NR - Sim, de alguma maneira é isso: trazer aos Mler Ife uma certa maturidade, ao mesmo tempo que revisitamos músicas do nosso passado.
AD - É dar maior intensidade e apurar com mais meios o trabalho anterior.
PP – Regravaram recentemente “Valete (de Copas)”. Essa revitalização - e revisitação - do vosso som teve em vista a apresentação no CCB ou outro objetivo?
NR - A revitalização atual do som dos Mler ife - e refiro-me a todas as canções que iremos tocar - está a ser feita com o objetivo de as apresentar no concerto. A gravação do “Valete (de copas)”, em concreto, fez-se com objetivos promocionais, para que na rádio pudessem passar material que exemplificasse como soam os Mler Ife Dada de agora.
AD - Exato. É natural que as pessoas fiquem com curiosidade sobre a música de «agora», passados 30 anos. Nós, a bem dizer, também estávamos com muita curiosidade e nada melhor que regravar uma canção como a "Valete". Só tenho pena de não regravarmos mais, mas quem sabe...
PP - Esse regresso a estúdio, ainda que breve, não vos deu vontade de voltarem a gravar temas originais? Tendo em conta o atual panorama musical português, acham que os Mler Ife Dada (ainda) faziam sentido musicalmente?
NR - De momento, estou apenas concentrado na preparação deste concerto. O facto de estar a escrever os arranjos para cordas e metais não me deixa espaço mental para pensar em temas originais. Por outro lado, não sei até que ponto gostaria, ou näo, de me envolver, de novo, tão intensamente com o universo da música pop.
AD - O Nuno já falou disso algumas vezes. Neste momento, contudo, temos de nos concentrar no que nos propusemos fazer e depois logo se verá.
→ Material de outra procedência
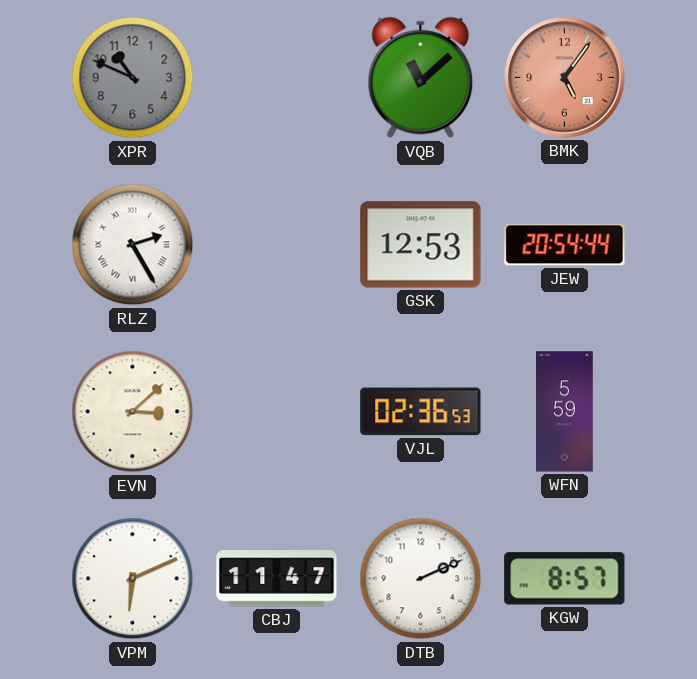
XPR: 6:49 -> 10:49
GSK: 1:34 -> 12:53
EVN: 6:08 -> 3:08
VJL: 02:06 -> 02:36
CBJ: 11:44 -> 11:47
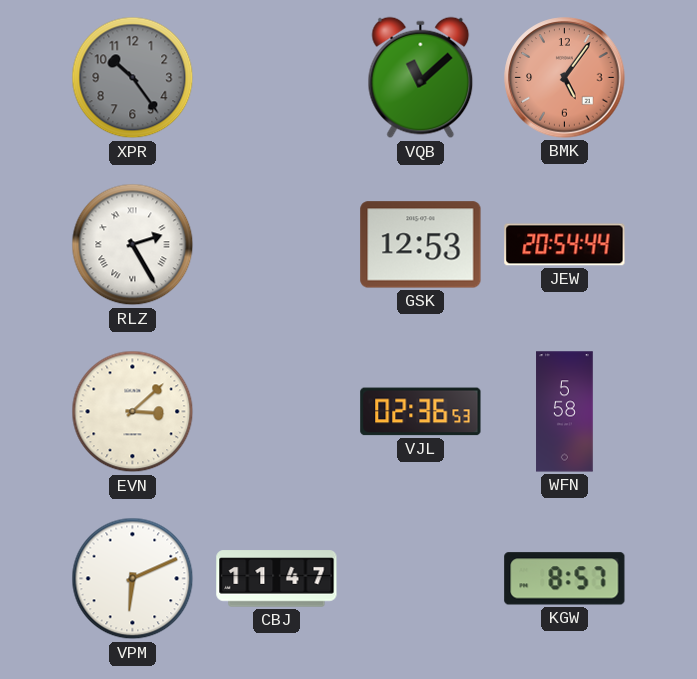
XPR: 10:49 -> 10:24
WFN: 5:59 -> 5:58
DTB: 2:11 -> none
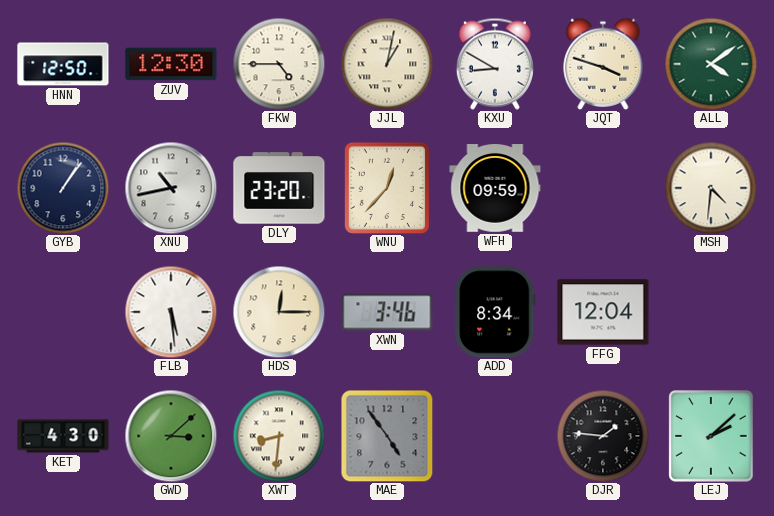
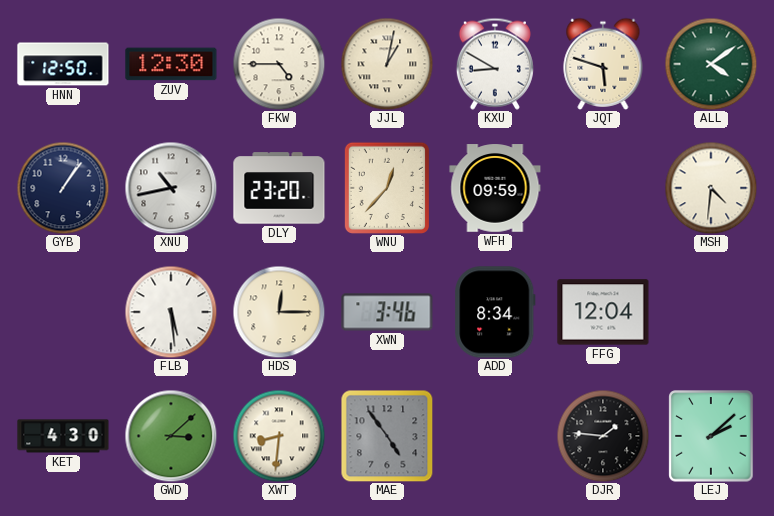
JQT: 3:48 -> 5:48
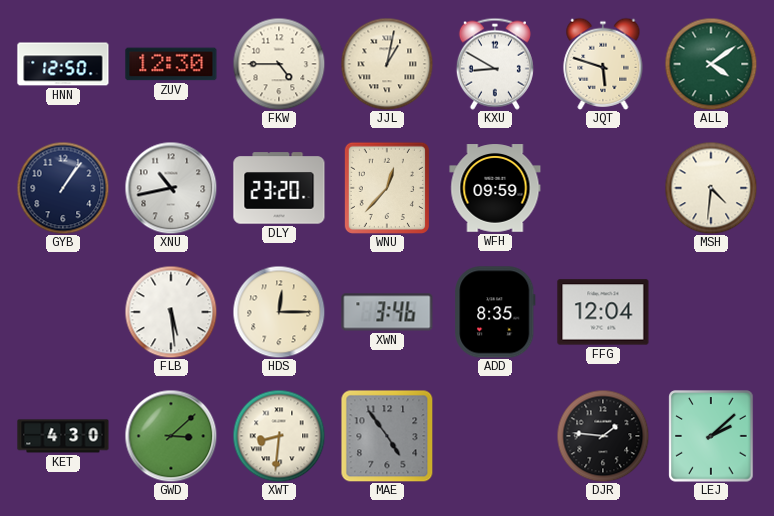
ADD: 8:34 -> 8:35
O facto de ele estar em Barcelona também dificulta um pouco as coisas.
PP – O concerto de 14 de fevereiro será um ato isolado ou já têm mais datas agendadas? Vamos ter os Mler Ife Dada na estrada?
NR - Se houver possibilidade, creio que sim. Um número limitado de concertos.
AD - Claro, também gostaríamos e já nos têm pedido para irmos a vários pontos do país. Em princípio, faremos mais, mas o futuro o dirá.